The biggest problem I had with it was the lazy writing. I already covered private eye cliches in an earlier post. In addition to that, the overall plot of the show involved Kilgrave killing someone, Jessica capturing him, and him escaping. This pattern repeated about four or five times. The writers totally could have come up with a better plot than that, they just weren’t trying. I mean, if that’s all the plot they had in them, they should have made the show several episodes shorter.

Also, they kept killing off characters Jessica cared about to move her plot along. I guess this technically doesn’t count as using the Women in Refrigerators trope since the deaths were serving a female character’s story line, but it’s still lazy writing. I mean when Hope’s parents died at the end of the first episode, it was genuinely shocking. But the rest of the character deaths (Ruben, Wendy, etc.) just felt like lazy writing to me. A cheap way to shock the audience. Some of the deaths didn’t even make sense. Why did Simpson kill Clemons? No reason other than to shock the audience. Why did Hope kill herself? No reason other than to shock the audience. I guess the deaths wouldn’t have been as shocking if there was a reason for them, but surprise just for the sake of surprise is the hallmark of bad writing in my book.

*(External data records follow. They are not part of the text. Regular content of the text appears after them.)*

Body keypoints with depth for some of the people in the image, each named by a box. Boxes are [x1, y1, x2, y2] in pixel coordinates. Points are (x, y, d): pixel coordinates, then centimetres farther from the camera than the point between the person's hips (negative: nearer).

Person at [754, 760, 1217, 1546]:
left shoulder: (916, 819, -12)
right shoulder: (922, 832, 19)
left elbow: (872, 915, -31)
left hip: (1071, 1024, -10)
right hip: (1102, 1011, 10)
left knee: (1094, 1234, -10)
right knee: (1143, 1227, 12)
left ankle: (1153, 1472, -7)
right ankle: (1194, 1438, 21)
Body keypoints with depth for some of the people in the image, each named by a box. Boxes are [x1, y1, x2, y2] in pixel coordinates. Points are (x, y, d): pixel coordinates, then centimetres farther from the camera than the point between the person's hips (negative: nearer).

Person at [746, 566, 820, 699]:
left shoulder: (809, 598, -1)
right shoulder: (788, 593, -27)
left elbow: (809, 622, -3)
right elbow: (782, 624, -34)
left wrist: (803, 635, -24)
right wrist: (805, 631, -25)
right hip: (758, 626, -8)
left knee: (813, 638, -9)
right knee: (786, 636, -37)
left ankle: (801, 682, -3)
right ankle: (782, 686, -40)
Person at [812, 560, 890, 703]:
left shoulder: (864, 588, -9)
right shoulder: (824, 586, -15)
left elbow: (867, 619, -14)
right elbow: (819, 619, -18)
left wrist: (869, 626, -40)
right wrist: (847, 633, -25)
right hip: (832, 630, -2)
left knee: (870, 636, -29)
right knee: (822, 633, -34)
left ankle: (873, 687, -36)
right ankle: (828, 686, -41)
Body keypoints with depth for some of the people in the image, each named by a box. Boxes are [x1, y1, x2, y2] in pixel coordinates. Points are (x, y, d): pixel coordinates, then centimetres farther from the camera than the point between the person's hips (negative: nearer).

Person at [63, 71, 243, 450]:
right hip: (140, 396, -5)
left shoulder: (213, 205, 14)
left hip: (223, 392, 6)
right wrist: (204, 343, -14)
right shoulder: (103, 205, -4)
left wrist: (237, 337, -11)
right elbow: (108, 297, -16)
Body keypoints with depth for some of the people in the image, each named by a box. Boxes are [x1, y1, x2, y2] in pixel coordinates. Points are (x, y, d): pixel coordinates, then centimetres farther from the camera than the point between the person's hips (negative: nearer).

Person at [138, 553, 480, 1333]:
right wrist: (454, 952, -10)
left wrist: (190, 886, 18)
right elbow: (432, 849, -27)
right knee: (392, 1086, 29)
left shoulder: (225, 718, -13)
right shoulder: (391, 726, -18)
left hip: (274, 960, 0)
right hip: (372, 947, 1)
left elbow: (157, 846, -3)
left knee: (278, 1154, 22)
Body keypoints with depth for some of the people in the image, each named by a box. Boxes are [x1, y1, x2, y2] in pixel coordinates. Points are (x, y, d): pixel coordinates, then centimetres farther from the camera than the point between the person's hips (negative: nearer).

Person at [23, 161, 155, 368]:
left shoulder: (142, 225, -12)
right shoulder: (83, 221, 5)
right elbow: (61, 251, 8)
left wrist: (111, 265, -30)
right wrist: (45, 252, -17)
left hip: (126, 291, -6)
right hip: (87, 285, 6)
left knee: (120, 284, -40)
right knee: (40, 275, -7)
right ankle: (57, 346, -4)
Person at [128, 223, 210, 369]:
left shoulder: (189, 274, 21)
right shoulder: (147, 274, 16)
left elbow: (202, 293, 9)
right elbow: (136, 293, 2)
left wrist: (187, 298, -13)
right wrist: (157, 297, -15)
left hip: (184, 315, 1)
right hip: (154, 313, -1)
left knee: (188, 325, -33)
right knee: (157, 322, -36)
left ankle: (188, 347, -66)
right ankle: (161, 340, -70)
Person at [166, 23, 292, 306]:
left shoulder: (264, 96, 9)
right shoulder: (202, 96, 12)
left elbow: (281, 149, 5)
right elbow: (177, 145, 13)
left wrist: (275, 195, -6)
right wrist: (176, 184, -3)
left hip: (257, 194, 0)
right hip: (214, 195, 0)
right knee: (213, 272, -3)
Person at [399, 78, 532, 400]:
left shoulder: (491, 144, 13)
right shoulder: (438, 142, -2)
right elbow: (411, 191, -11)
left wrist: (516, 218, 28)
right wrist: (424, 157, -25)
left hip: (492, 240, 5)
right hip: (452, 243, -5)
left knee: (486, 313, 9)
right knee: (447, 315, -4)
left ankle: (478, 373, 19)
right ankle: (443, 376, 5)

Also, in the flashback when Jessica discovers her powers by snapping a marble sink in half, she convinces her adopted sister not to tell anyone. I couldn’t help wondering how they explained the sink to mom. In another scene, Trish consumes a substance that’s killing her and we see a flashback of Trish’s mom making her throw up. Does Jessica put two and two together and realize Trish needs to throw up the pill that’s making her sick? No, she calls an ambulance instead.

The drug addict character’s transformation into an upstanding citizen happened too suddenly. And why didn’t Jessica know she was immune to Kilgrave’s power sooner? You know, back when the audience figured it out? Also, in a world in which everybody knows superpowered people exist, why doesn’t anybody believe Kilgrave exists?

I was also wondering about Jessica’s powers. She has super strength and can leap long distances, but there was also an episode early on in which she seemed to have super speed because she was able to catch up with a car while on foot. She didn’t have super speed in any other episode, so maybe she caught up with the car by taking an unseen taxi? Who knows.

Apparently, Kilgrave’s mind control works via a virus. Really? On Gotham, the Mad Hatter’s use of hypnosis is more plausible and that’s not plausible at all. On Preacher, the title character gained mind control powers via supernatural means, which frankly makes more sense. Speaking of Preacher, a character on that show makes himself deaf to be immune to Preacher’s mind control powers. Why didn’t any of the characters on Jessica Jones think of that? In the final episode, Trish wears headphones blasting loud music to keep herself from being controlled, but this should have been something everyone was doing from episode two.

It was interesting to note that every white male character on this show was either a villain or a victim. I actually didn’t have a problem with this. White men have been the heroes on TV long enough. It’s OK to have a TV show without any heroic white male characters for a change.

Anyway, if you can look past the occasional instances of lazy writing, it’s a pretty good show overall. I’d definitely recommend watching it.